# First Red in the boat



## Artlow12 (Jun 8, 2018)

My brother and I fished the flood recently, first flood for me in the Lappy Hewes Bonefisher. There were fish busting and tailing way up ahead where we couldn't get to yet. I told him to get out and chase them down, and I would push the boat to catch up. I got his first flood tide red on camera, and it also happened to be the first red caught on this boat for us. Hard to beat happy tailing redfish.


----------



## Smackdaddy53 (Dec 31, 2012)

It’s all over now...you’re hooked


----------



## Stevo1951 (Apr 2, 2021)

Smackdaddy53 said:


> It’s all over now...you’re hooked


How is the FMT working for you?


----------



## TroutTrent (Nov 29, 2016)

LOOKING GOOD!


----------



## Sublime (Oct 9, 2015)

Nice.


But I still want to put a fly rod in your hand


----------



## shallow_fellow_jax (Sep 22, 2019)

Hard to beat? ....possibly impossible.


----------



## Samwheeler69 (Dec 13, 2018)

what sublime said. 
Fly or it doesnt count on floods


----------



## Smackdaddy53 (Dec 31, 2012)

Stevo1951 said:


> How is the FMT working for you?


I don’t have FMT


----------



## Artlow12 (Jun 8, 2018)

Sublime said:


> Nice.
> 
> 
> But I still want to put a fly rod in your hand


Yeah, this trip was about getting him the first flood tide red checked off.
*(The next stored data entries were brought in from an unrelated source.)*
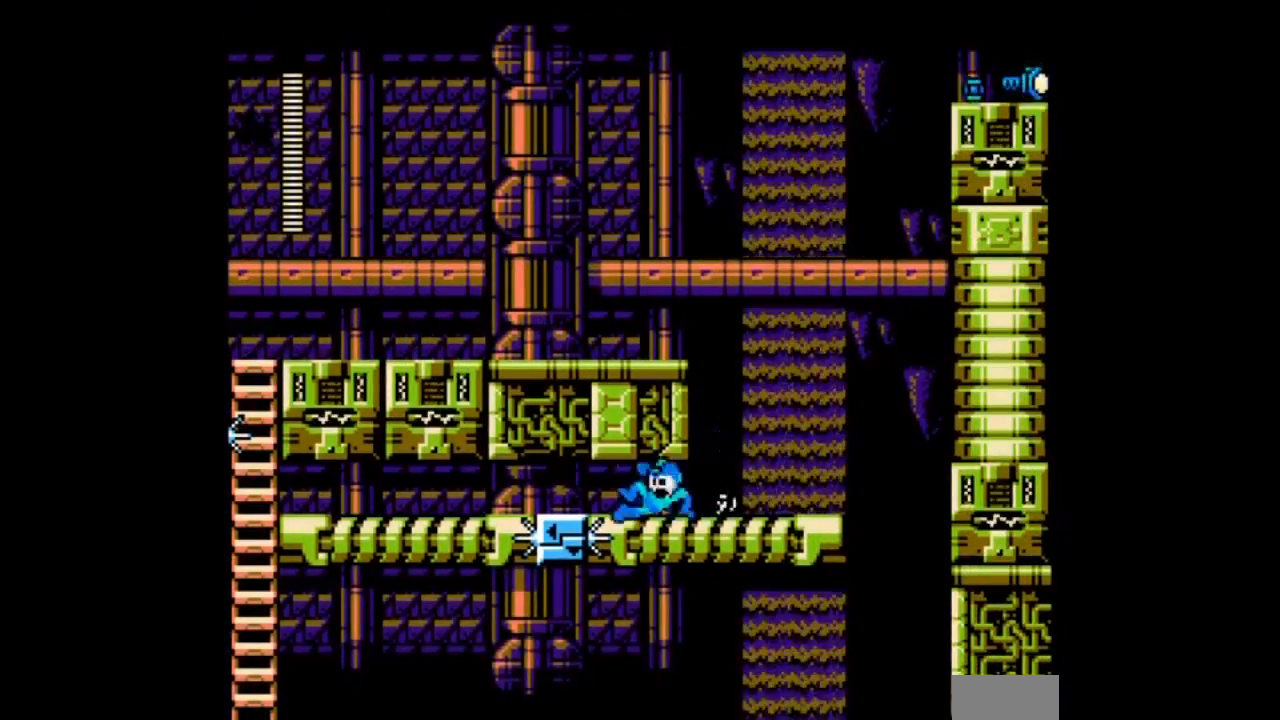
{"buttons": ["A", "DPAD_LEFT"], "events": [[100, "B", "up"]]}
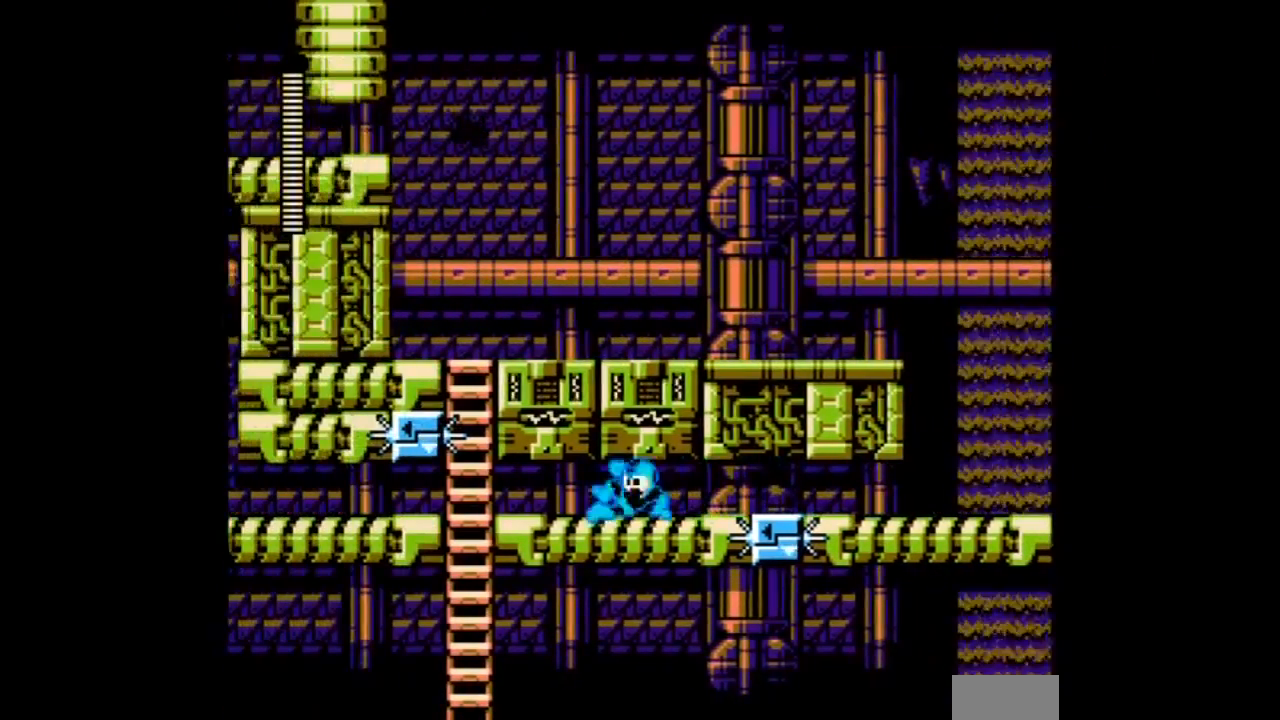
{"buttons": ["A"], "events": [[167, "DPAD_RIGHT", "down"], [267, "DPAD_LEFT", "up"], [334, "DPAD_LEFT", "down"], [501, "DPAD_LEFT", "up"], [501, "DPAD_RIGHT", "up"]]}
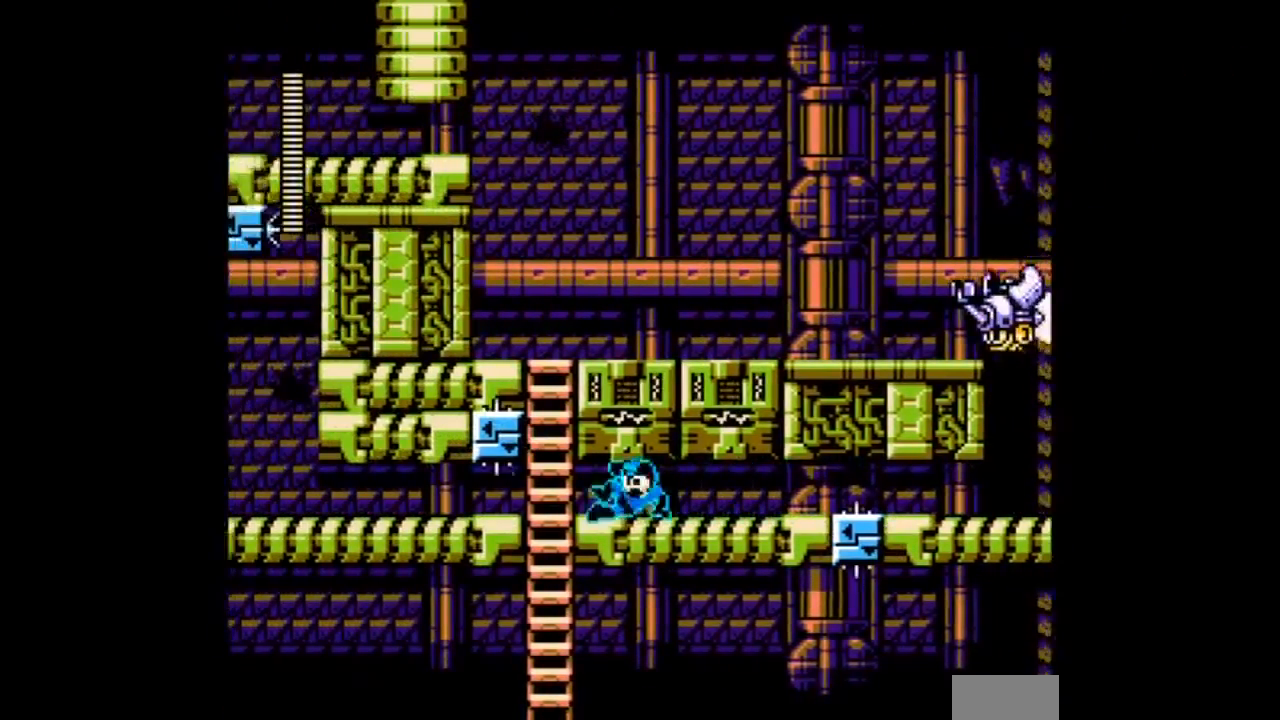
{"buttons": ["A"], "events": []}
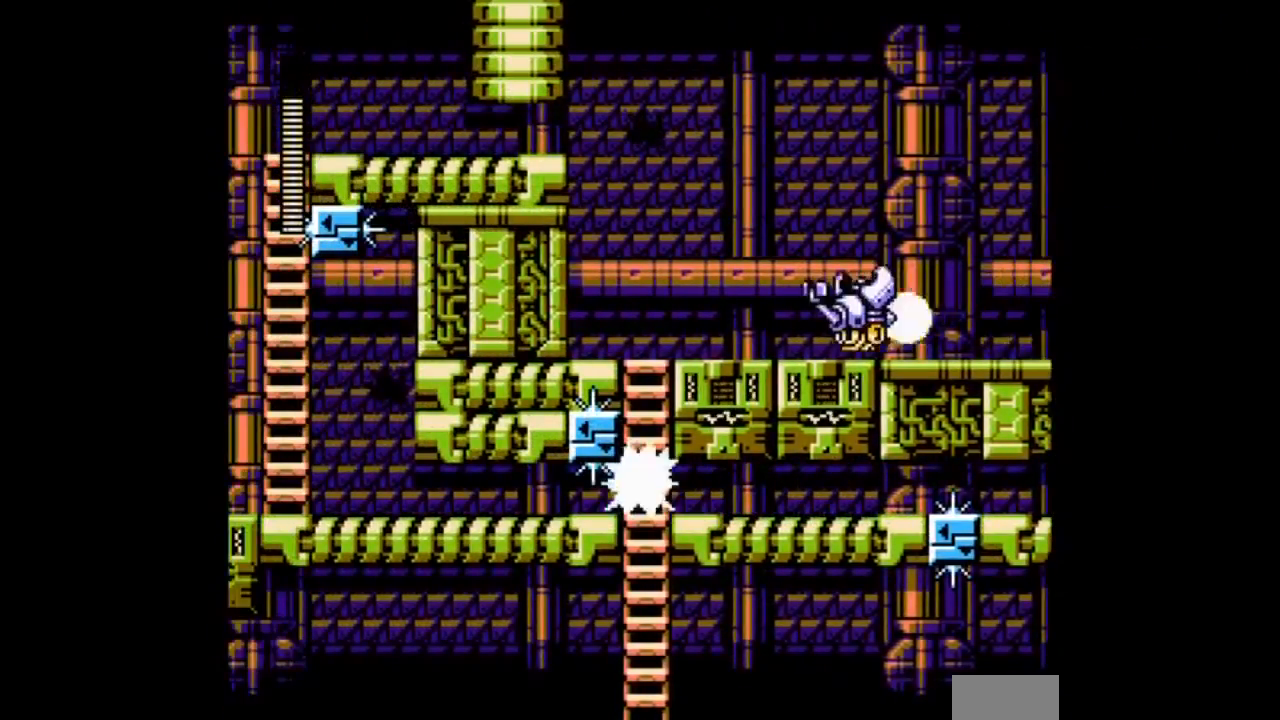
{"buttons": ["A", "DPAD_LEFT"], "events": [[234, "DPAD_LEFT", "down"]]}
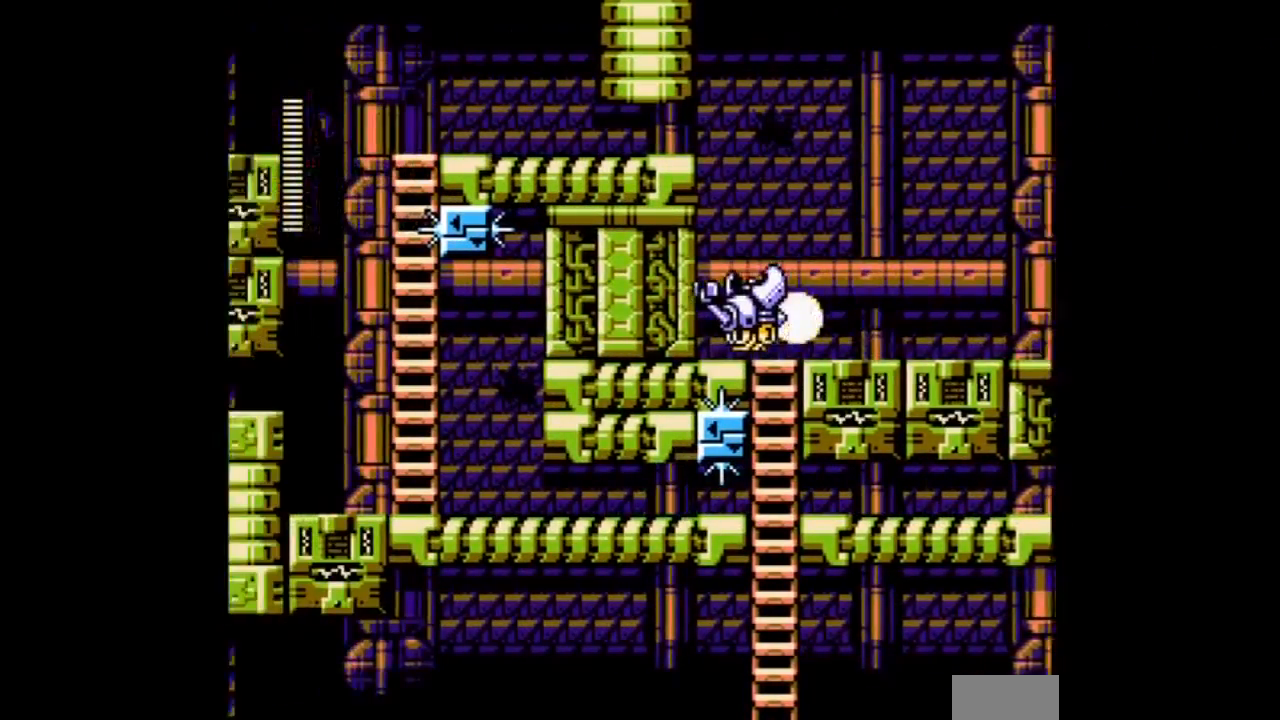
{"buttons": ["A", "DPAD_LEFT"], "events": []}
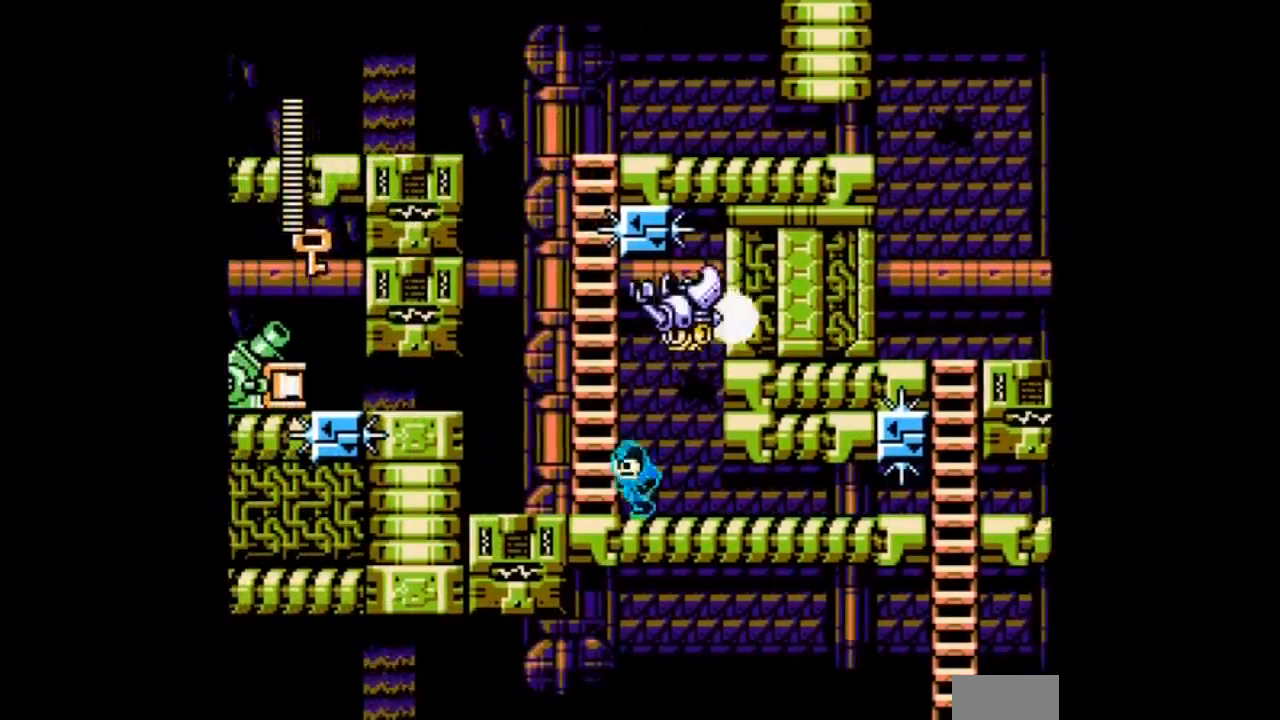
{"buttons": ["A", "B", "DPAD_LEFT"], "events": [[167, "DPAD_LEFT", "up"], [167, "DPAD_RIGHT", "down"], [367, "B", "down"], [367, "DPAD_LEFT", "down"], [467, "DPAD_RIGHT", "up"]]}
I had him pole me right after that fish, and I had one bump my fly and spook, but not eat it. After I missed mine, we switched again, and I had him with the fly rod on the front of the boat. He had 2 ok shots, but missed them.


----------



## BrownDog (Jun 22, 2019)

Awesome!


----------



## Stevo1951 (Apr 2, 2021)

Smackdaddy53 said:


> I don’t have FMT


Sorry, my mistake


----------



## Smackdaddy53 (Dec 31, 2012)

Stevo1951 said:


> Sorry, my mistake


Wishing I had TMT!


----------



## Joe Capin (Apr 5, 2017)

Great Stuff!


----------



## Clamfoot (Jun 21, 2021)

Nice job gentleman...

I'm not sure why or when the red went on the boat?
It seems that Lappy is restricted to doing shuttle bus duty with a evening stop on the walking flat. But still a nice job and some nice pics for the angler.

What year is she? 
pics? (of the boat)


----------



## DBStoots (Jul 9, 2011)

Artlow12 said:


> My brother and I fished the flood recently, first flood for me in the Lappy Hewes Bonefisher. There were fish busting and tailing way up ahead where we couldn't get to yet. I told him to get out and chase them down, and I would push the boat to catch up. I got his first flood tide red on camera, and it also happened to be the first red caught on this boat for us. Hard to beat happy tailing redfish.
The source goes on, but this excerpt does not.